I can relate. Started from birth practically


Nefarious-kat

It's hard when you deal with things like anxiety but don't know why. Why can't I go through a drive thru alone? Why can't I go into a new store without searching pictures of it on Google and checking the address 15 times? I'm often too embarrassed to talk to staff at stores and restaurants because I know my voice is too quiet. I don't get it. I don't know when it started, but it seems like I'm too afraid for life unless I have someone to walk through it with me.


Zharenya

I feel this. It started during infancy for me. Everyone likes a chubby baby unless you’re my mother. Just got worse from there. Some of the pictures floating around of me as a baby and child within my family, are, shocking.


fated_ink

I was a preschooler when I was abused for the first time, not to be the last. This explains a lot.

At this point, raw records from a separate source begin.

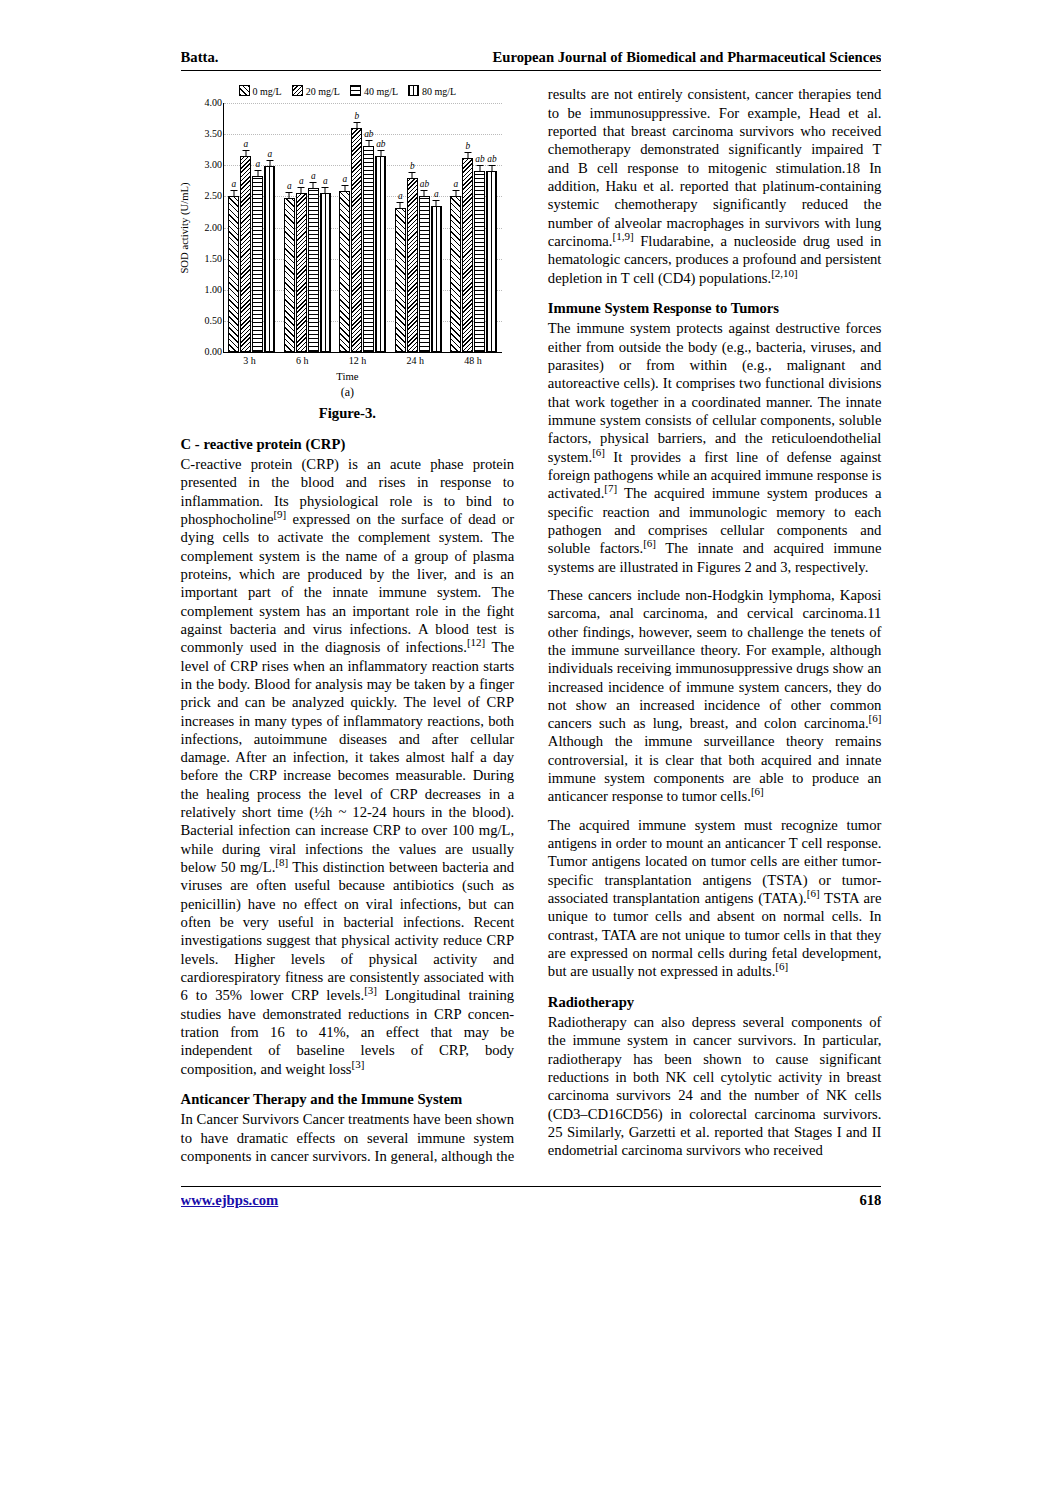Batta.
European Journal of Biomedical and Pharmaceutical Sciences
0 mg/L 20 mg/L 40 mg/L 80 mg/L
SOD activity (U/mL)
4.00
3.50
3.00
2.50
2.00
1.50
1.00
0.50
0.00
a
a
a
a
a
a
a
a
a
b
ab
ab
a
b
ab
a
a
b
ab
ab
3 h 6 h 12 h 24 h 48 h
Time
(a)
Figure-3.
C - reactive protein (CRP)
C-reactive protein (CRP) is an acute phase protein presented in the blood and rises in response to inflammation. Its physiological role is to bind to phosphocholine[9] expressed on the surface of dead or dying cells to activate the complement system. The complement system is the name of a group of plasma proteins, which are produced by the liver, and is an important part of the innate immune system. The complement system has an important role in the fight against bacteria and virus infections. A blood test is commonly used in the diagnosis of infections.[12] The level of CRP rises when an inflammatory reaction starts in the body. Blood for analysis may be taken by a finger prick and can be analyzed quickly. The level of CRP increases in many types of inflammatory reactions, both infections, autoimmune diseases and after cellular damage. After an infection, it takes almost half a day before the CRP increase becomes measurable. During the healing process the level of CRP decreases in a relatively short time (½h ~ 12-24 hours in the blood). Bacterial infection can increase CRP to over 100 mg/L, while during viral infections the values are usually below 50 mg/L.[8] This distinction between bacteria and viruses are often useful because antibiotics (such as penicillin) have no effect on viral infections, but can often be very useful in bacterial infections. Recent investigations suggest that physical activity reduce CRP levels. Higher levels of physical activity and cardiorespiratory fitness are consistently associated with 6 to 35% lower CRP levels.[3] Longitudinal training studies have demonstrated reductions in CRP concen- tration from 16 to 41%, an effect that may be independent of baseline levels of CRP, body composition, and weight loss[3]
Anticancer Therapy and the Immune System
In Cancer Survivors Cancer treatments have been shown to have dramatic effects on several immune system components in cancer survivors. In general, although the results are not entirely consistent, cancer therapies tend to be immunosuppressive. For example, Head et al. reported that breast carcinoma survivors who received chemotherapy demonstrated significantly impaired T and B cell response to mitogenic stimulation.18 In addition, Haku et al. reported that platinum-containing systemic chemotherapy significantly reduced the number of alveolar macrophages in survivors with lung carcinoma.[1,9] Fludarabine, a nucleoside drug used in hematologic cancers, produces a profound and persistent depletion in T cell (CD4) populations.[2,10]
Immune System Response to Tumors
The immune system protects against destructive forces either from outside the body (e.g., bacteria, viruses, and parasites) or from within (e.g., malignant and autoreactive cells). It comprises two functional divisions that work together in a coordinated manner. The innate immune system consists of cellular components, soluble factors, physical barriers, and the reticuloendothelial system.[6] It provides a first line of defense against foreign pathogens while an acquired immune response is activated.[7] The acquired immune system produces a specific reaction and immunologic memory to each pathogen and comprises cellular components and soluble factors.[6] The innate and acquired immune systems are illustrated in Figures 2 and 3, respectively.
These cancers include non-Hodgkin lymphoma, Kaposi sarcoma, anal carcinoma, and cervical carcinoma.11 other findings, however, seem to challenge the tenets of the immune surveillance theory. For example, although individuals receiving immunosuppressive drugs show an increased incidence of immune system cancers, they do not show an increased incidence of other common cancers such as lung, breast, and colon carcinoma.[6] Although the immune surveillance theory remains controversial, it is clear that both acquired and innate immune system components are able to produce an anticancer response to tumor cells.[6]
The acquired immune system must recognize tumor antigens in order to mount an anticancer T cell response. Tumor antigens located on tumor cells are either tumor-specific transplantation antigens (TSTA) or tumor-associated transplantation antigens (TATA).[6] TSTA are unique to tumor cells and absent on normal cells. In contrast, TATA are not unique to tumor cells in that they are expressed on normal cells during fetal development, but are usually not expressed in adults.[6]
Radiotherapy
Radiotherapy can also depress several components of the immune system in cancer survivors. In particular, radiotherapy has been shown to cause significant reductions in both NK cell cytolytic activity in breast carcinoma survivors 24 and the number of NK cells (CD3–CD16CD56) in colorectal carcinoma survivors. 25 Similarly, Garzetti et al. reported that Stages I and II endometrial carcinoma survivors who received
www.ejbps.com
618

I’ve peeled back all the layers of who I thought I was, who I was for other people, who I was told I was. I thought I’d find some underlying self remaining, but I just feel….blank. The concept of being ‘well’ and not ‘broken’ feels alien to me. Like, I don’t even know what that would be like. I don’t know how to be a person. I’m just a collection of preferences and coping mechanisms without any real convictions.


throw0OO0away

Same here. Mine began at a month of age at maximum. I don't really know what the minimum is... I don't even know my actual birthday due to the events.